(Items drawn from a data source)
+ + +

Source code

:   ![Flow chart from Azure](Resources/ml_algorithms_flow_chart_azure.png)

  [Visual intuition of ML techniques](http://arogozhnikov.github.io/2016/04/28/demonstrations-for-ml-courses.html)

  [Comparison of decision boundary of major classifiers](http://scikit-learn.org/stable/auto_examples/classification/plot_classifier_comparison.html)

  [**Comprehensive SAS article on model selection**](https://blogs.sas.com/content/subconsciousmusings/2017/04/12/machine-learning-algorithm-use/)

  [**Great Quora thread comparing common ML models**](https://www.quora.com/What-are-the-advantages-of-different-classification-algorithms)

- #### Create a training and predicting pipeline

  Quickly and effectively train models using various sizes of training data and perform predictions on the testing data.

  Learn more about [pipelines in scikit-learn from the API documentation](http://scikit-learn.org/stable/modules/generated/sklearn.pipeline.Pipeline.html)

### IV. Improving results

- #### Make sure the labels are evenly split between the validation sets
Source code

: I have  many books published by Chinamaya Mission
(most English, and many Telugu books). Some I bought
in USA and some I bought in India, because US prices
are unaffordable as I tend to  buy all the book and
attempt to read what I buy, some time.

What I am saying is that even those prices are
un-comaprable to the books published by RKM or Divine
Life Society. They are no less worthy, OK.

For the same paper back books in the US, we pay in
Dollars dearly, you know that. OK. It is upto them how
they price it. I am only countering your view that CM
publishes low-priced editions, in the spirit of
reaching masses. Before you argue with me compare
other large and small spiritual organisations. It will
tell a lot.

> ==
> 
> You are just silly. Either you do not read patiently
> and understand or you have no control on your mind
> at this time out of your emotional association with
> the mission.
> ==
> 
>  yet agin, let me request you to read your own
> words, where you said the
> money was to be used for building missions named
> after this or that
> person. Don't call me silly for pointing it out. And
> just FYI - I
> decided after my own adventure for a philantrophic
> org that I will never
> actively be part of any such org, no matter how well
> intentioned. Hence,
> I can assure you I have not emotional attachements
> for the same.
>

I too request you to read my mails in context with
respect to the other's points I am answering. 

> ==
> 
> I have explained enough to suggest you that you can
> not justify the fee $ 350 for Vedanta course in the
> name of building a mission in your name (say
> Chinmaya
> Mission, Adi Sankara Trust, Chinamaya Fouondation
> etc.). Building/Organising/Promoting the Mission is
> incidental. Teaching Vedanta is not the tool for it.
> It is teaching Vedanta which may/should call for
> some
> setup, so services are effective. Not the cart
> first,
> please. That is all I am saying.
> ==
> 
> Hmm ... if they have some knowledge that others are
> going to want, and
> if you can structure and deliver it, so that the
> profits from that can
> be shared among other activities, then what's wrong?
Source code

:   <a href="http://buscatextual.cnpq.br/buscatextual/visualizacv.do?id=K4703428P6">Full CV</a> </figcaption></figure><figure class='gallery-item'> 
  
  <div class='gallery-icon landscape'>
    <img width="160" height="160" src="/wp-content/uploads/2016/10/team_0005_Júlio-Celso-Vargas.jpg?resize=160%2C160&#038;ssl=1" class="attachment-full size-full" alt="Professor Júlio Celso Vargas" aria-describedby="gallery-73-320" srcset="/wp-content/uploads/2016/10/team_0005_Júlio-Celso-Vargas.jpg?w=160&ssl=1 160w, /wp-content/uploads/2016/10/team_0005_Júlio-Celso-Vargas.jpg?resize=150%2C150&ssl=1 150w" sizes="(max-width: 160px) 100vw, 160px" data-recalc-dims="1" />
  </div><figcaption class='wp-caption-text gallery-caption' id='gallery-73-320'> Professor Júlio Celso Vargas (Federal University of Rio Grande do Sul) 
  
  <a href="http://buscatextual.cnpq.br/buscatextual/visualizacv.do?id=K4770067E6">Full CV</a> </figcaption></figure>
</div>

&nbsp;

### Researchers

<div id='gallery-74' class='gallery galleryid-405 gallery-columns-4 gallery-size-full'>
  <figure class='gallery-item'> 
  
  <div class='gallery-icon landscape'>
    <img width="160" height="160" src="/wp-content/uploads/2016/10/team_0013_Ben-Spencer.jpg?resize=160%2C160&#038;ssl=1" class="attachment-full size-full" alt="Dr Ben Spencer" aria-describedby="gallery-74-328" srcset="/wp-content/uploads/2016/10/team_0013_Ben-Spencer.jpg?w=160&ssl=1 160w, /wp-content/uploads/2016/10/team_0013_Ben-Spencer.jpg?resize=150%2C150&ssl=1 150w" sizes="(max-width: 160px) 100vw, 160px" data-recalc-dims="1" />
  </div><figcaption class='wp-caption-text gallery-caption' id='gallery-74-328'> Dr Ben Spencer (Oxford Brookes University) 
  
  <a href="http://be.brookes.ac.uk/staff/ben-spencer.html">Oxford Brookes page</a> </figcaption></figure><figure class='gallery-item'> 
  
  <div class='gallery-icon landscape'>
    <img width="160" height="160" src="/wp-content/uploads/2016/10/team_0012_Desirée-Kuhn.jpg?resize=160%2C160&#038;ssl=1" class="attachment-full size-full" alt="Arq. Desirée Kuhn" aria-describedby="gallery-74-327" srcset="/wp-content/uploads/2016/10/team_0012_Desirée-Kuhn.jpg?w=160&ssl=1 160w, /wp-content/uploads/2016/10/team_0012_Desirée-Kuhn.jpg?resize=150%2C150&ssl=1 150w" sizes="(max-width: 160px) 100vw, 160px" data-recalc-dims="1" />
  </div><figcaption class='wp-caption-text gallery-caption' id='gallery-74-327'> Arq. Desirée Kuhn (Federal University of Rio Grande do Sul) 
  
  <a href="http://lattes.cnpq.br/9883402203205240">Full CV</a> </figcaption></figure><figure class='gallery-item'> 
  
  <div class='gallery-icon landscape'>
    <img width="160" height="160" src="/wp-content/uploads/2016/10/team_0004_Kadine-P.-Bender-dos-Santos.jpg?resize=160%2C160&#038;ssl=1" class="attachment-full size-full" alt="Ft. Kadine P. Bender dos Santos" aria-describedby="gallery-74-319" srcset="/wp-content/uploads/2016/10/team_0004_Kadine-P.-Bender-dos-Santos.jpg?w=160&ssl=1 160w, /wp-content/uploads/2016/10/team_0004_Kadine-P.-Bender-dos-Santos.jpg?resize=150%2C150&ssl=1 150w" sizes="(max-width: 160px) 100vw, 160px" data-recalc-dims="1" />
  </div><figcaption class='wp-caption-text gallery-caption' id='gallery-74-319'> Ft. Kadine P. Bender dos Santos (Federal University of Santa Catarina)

+ + +

Return every entry above unchanged, with each line reproduced character for character.

Source code

:   ![Flow chart from Azure](Resources/ml_algorithms_flow_chart_azure.png)

  [Visual intuition of ML techniques](http://arogozhnikov.github.io/2016/04/28/demonstrations-for-ml-courses.html)

  [Comparison of decision boundary of major classifiers](http://scikit-learn.org/stable/auto_examples/classification/plot_classifier_comparison.html)

  [**Comprehensive SAS article on model selection**](https://blogs.sas.com/content/subconsciousmusings/2017/04/12/machine-learning-algorithm-use/)

  [**Great Quora thread comparing common ML models**](https://www.quora.com/What-are-the-advantages-of-different-classification-algorithms)

- #### Create a training and predicting pipeline

  Quickly and effectively train models using various sizes of training data and perform predictions on the testing data.

  Learn more about [pipelines in scikit-learn from the API documentation](http://scikit-learn.org/stable/modules/generated/sklearn.pipeline.Pipeline.html)

### IV. Improving results

- #### Make sure the labels are evenly split between the validation sets
Source code

: I have  many books published by Chinamaya Mission
(most English, and many Telugu books). Some I bought
in USA and some I bought in India, because US prices
are unaffordable as I tend to  buy all the book and
attempt to read what I buy, some time.

What I am saying is that even those prices are
un-comaprable to the books published by RKM or Divine
Life Society. They are no less worthy, OK.

For the same paper back books in the US, we pay in
Dollars dearly, you know that. OK. It is upto them how
they price it. I am only countering your view that CM
publishes low-priced editions, in the spirit of
reaching masses. Before you argue with me compare
other large and small spiritual organisations. It will
tell a lot.

> ==
> 
> You are just silly. Either you do not read patiently
> and understand or you have no control on your mind
> at this time out of your emotional association with
> the mission.
> ==
> 
>  yet agin, let me request you to read your own
> words, where you said the
> money was to be used for building missions named
> after this or that
> person. Don't call me silly for pointing it out. And
> just FYI - I
> decided after my own adventure for a philantrophic
> org that I will never
> actively be part of any such org, no matter how well
> intentioned. Hence,
> I can assure you I have not emotional attachements
> for the same.
>

I too request you to read my mails in context with
respect to the other's points I am answering. 

> ==
> 
> I have explained enough to suggest you that you can
> not justify the fee $ 350 for Vedanta course in the
> name of building a mission in your name (say
> Chinmaya
> Mission, Adi Sankara Trust, Chinamaya Fouondation
> etc.). Building/Organising/Promoting the Mission is
> incidental. Teaching Vedanta is not the tool for it.
> It is teaching Vedanta which may/should call for
> some
> setup, so services are effective. Not the cart
> first,
> please. That is all I am saying.
> ==
> 
> Hmm ... if they have some knowledge that others are
> going to want, and
> if you can structure and deliver it, so that the
> profits from that can
> be shared among other activities, then what's wrong?
Source code

:   <a href="http://buscatextual.cnpq.br/buscatextual/visualizacv.do?id=K4703428P6">Full CV</a> </figcaption></figure><figure class='gallery-item'> 
  
  <div class='gallery-icon landscape'>
    <img width="160" height="160" src="/wp-content/uploads/2016/10/team_0005_Júlio-Celso-Vargas.jpg?resize=160%2C160&#038;ssl=1" class="attachment-full size-full" alt="Professor Júlio Celso Vargas" aria-describedby="gallery-73-320" srcset="/wp-content/uploads/2016/10/team_0005_Júlio-Celso-Vargas.jpg?w=160&ssl=1 160w, /wp-content/uploads/2016/10/team_0005_Júlio-Celso-Vargas.jpg?resize=150%2C150&ssl=1 150w" sizes="(max-width: 160px) 100vw, 160px" data-recalc-dims="1" />
  </div><figcaption class='wp-caption-text gallery-caption' id='gallery-73-320'> Professor Júlio Celso Vargas (Federal University of Rio Grande do Sul) 
  
  <a href="http://buscatextual.cnpq.br/buscatextual/visualizacv.do?id=K4770067E6">Full CV</a> </figcaption></figure>
</div>

&nbsp;

### Researchers

<div id='gallery-74' class='gallery galleryid-405 gallery-columns-4 gallery-size-full'>
  <figure class='gallery-item'> 
  
  <div class='gallery-icon landscape'>
    <img width="160" height="160" src="/wp-content/uploads/2016/10/team_0013_Ben-Spencer.jpg?resize=160%2C160&#038;ssl=1" class="attachment-full size-full" alt="Dr Ben Spencer" aria-describedby="gallery-74-328" srcset="/wp-content/uploads/2016/10/team_0013_Ben-Spencer.jpg?w=160&ssl=1 160w, /wp-content/uploads/2016/10/team_0013_Ben-Spencer.jpg?resize=150%2C150&ssl=1 150w" sizes="(max-width: 160px) 100vw, 160px" data-recalc-dims="1" />
  </div><figcaption class='wp-caption-text gallery-caption' id='gallery-74-328'> Dr Ben Spencer (Oxford Brookes University) 
  
  <a href="http://be.brookes.ac.uk/staff/ben-spencer.html">Oxford Brookes page</a> </figcaption></figure><figure class='gallery-item'> 
  
  <div class='gallery-icon landscape'>
    <img width="160" height="160" src="/wp-content/uploads/2016/10/team_0012_Desirée-Kuhn.jpg?resize=160%2C160&#038;ssl=1" class="attachment-full size-full" alt="Arq. Desirée Kuhn" aria-describedby="gallery-74-327" srcset="/wp-content/uploads/2016/10/team_0012_Desirée-Kuhn.jpg?w=160&ssl=1 160w, /wp-content/uploads/2016/10/team_0012_Desirée-Kuhn.jpg?resize=150%2C150&ssl=1 150w" sizes="(max-width: 160px) 100vw, 160px" data-recalc-dims="1" />
  </div><figcaption class='wp-caption-text gallery-caption' id='gallery-74-327'> Arq. Desirée Kuhn (Federal University of Rio Grande do Sul) 
  
  <a href="http://lattes.cnpq.br/9883402203205240">Full CV</a> </figcaption></figure><figure class='gallery-item'> 
  
  <div class='gallery-icon landscape'>
    <img width="160" height="160" src="/wp-content/uploads/2016/10/team_0004_Kadine-P.-Bender-dos-Santos.jpg?resize=160%2C160&#038;ssl=1" class="attachment-full size-full" alt="Ft. Kadine P. Bender dos Santos" aria-describedby="gallery-74-319" srcset="/wp-content/uploads/2016/10/team_0004_Kadine-P.-Bender-dos-Santos.jpg?w=160&ssl=1 160w, /wp-content/uploads/2016/10/team_0004_Kadine-P.-Bender-dos-Santos.jpg?resize=150%2C150&ssl=1 150w" sizes="(max-width: 160px) 100vw, 160px" data-recalc-dims="1" />
  </div><figcaption class='wp-caption-text gallery-caption' id='gallery-74-319'> Ft. Kadine P. Bender dos Santos (Federal University of Santa Catarina)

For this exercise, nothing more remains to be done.